Item Open Access Scalably Verifiable Cache Coherence(2013) Zhang, MengThe correctness of a cache coherence protocol is crucial to the system since a subtle bug in the protocol may lead to disastrous consequences. However, the verification of a cache coherence protocol is never an easy task due to the complexity of the protocol. Moreover, as more and more cores are compressed into a single chip, there is an urge for the cache coherence protocol to have higher performance, lower power consumption, and less storage overhead. People perform various optimizations to meet these goals, which unfortunately, further exacerbate the verification problem. The current situation is that there are no efficient and universal methods for verifying a realistic cache coherence protocol for a many-core system.
We, as architects, believe that we can alleviate the verification problem by changing the traditional design paradigm. We suggest taking verifiability as a first-class design constraint, just as we do with other traditional metrics, such as performance, power consumption, and area overhead. To do this, we need to incorporate verification effort in the early design stage of a cache coherence protocol and make wise design decisions regarding the verifiability. Such a protocol will be amenable to verification and easier to be verified in a later stage. Specifically, we propose two methods in this thesis for designing scalably verifiable cache coherence protocols.

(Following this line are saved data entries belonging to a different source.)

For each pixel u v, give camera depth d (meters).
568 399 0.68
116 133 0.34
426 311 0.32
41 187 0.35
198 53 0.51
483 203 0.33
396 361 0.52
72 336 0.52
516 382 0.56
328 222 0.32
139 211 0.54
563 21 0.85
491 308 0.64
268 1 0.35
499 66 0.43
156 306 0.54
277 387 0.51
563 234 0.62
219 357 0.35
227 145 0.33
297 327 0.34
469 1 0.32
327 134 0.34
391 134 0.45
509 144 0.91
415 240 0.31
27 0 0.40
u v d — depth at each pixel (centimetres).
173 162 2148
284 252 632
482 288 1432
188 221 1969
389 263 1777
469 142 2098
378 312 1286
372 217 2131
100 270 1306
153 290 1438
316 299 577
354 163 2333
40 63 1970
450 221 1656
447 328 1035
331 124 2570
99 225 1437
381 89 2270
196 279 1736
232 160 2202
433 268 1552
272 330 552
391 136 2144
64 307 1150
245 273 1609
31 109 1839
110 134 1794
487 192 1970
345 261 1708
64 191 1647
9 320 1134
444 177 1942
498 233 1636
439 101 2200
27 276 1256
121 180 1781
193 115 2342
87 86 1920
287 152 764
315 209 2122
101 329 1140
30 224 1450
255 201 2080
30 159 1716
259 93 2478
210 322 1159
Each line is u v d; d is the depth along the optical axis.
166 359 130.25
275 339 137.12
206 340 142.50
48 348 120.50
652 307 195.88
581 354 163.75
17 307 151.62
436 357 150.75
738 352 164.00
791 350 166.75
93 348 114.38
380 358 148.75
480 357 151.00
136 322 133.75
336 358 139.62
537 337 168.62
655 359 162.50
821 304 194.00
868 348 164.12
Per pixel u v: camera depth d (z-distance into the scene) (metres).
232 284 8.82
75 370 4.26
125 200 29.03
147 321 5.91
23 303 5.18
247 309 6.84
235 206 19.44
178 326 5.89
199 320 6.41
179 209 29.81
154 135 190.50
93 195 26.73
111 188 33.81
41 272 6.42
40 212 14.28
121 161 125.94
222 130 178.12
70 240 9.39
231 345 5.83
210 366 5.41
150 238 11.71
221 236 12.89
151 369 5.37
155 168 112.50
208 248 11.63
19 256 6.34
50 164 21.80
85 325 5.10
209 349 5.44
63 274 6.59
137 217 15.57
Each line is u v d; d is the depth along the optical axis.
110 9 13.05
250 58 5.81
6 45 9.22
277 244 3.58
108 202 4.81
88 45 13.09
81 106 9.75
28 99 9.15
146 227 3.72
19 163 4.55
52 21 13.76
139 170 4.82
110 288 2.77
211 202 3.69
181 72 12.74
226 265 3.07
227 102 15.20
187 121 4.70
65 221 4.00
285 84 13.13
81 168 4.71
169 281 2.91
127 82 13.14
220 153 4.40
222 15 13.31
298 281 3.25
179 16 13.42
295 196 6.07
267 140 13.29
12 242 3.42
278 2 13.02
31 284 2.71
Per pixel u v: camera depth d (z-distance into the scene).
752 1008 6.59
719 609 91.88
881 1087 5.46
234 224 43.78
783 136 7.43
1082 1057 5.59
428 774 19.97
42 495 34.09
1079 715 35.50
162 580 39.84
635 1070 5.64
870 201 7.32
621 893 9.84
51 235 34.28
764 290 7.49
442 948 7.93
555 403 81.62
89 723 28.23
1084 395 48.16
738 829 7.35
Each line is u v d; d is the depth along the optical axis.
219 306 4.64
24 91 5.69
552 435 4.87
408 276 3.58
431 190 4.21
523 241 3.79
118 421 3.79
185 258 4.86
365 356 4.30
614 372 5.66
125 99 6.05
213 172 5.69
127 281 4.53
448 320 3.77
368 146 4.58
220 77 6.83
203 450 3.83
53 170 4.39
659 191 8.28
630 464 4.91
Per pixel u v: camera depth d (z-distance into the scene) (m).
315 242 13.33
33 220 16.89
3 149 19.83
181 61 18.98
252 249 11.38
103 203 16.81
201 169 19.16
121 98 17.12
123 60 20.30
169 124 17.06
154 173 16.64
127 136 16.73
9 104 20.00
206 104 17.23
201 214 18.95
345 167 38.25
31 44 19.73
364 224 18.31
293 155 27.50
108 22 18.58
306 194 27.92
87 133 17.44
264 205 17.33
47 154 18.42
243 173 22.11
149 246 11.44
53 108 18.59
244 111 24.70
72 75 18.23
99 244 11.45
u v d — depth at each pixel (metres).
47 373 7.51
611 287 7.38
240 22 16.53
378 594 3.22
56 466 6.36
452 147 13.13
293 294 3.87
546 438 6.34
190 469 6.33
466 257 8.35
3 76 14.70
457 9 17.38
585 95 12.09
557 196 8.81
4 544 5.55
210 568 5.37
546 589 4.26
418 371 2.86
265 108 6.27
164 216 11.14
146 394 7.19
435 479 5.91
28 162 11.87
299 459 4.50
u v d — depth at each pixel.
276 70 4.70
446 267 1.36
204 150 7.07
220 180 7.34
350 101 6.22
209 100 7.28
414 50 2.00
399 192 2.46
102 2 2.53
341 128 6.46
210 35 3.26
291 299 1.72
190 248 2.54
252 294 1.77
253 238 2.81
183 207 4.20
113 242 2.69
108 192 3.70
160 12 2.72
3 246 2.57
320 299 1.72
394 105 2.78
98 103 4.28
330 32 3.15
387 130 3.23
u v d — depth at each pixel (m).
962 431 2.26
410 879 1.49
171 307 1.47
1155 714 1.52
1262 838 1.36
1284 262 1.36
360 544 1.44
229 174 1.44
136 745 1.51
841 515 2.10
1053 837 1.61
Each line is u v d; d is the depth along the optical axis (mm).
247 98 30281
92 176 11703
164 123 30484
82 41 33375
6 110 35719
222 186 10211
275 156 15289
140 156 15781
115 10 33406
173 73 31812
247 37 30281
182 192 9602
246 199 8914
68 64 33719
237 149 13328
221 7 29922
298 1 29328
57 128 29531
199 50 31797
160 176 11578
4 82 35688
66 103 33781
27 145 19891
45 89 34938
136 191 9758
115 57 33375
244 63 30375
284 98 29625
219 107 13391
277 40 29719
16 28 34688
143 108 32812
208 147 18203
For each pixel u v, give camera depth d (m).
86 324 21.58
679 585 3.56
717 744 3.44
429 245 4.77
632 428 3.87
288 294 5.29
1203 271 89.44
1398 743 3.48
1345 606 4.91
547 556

The first method is Fractal Coherence, targeting verifiable hierarchical protocols. Fractal Coherence leverages the fractal idea to design a cache coherence protocol. The self-similarity of the fractal enables the inductive verification of the protocol. Such a verification process is independent of the number of nodes and thus is scalable. We also design example protocols to show that Fractal Coherence protocols can attain comparable performance compared to a traditional snooping or directory protocol.
As a system scales hierarchically, Fractal Coherence can perfectly solve the verification problem of the implemented cache coherence protocol. However, Fractal Coherence cannot help if the system scales horizontally. Therefore, we propose the second method, PVCoherence, targeting verifiable flat protocols. PVCoherence is based on parametric verification, a widely used method for verifying the coherence of a flat protocol with infinite number of nodes. PVCoherence captures the fundamental requirements and limitations of parametric verification and proposes a set of guidelines for designing cache coherence protocols that are compatible with parametric verification. As long as designers follow these guidelines, their protocols can be easily verified.
We further show that Fractal Coherence and PVCoherence can also facilitate the verification of memory consistency, another extremely challenging problem. One piece of previous work proves that the verification of memory consistency can be decomposed into three steps. The most complex and non-scalable step is the verification of the cache coherence protocol. If we design the protocol following the design methodology of Fractal Coherence or PVCoherence, we can easily verify the cache coherence protocol and overcome the biggest obstacle in the verification of memory consistency.
As system expands and cache coherence protocols get more complex, the verification problem of the protocol becomes more prominent. We believe it is time to reconsider the traditional design flow in which verification is totally separated from the design stage. We show that by incorporating the verifiability in the early design stage and designing protocols to be scalably verifiable in the first place, we can greatly reduce the burden of verification. Meanwhile, we perform various experiments and show that we do not lose benefits in performance as well as in other metrics when we obtain the correctness guarantee.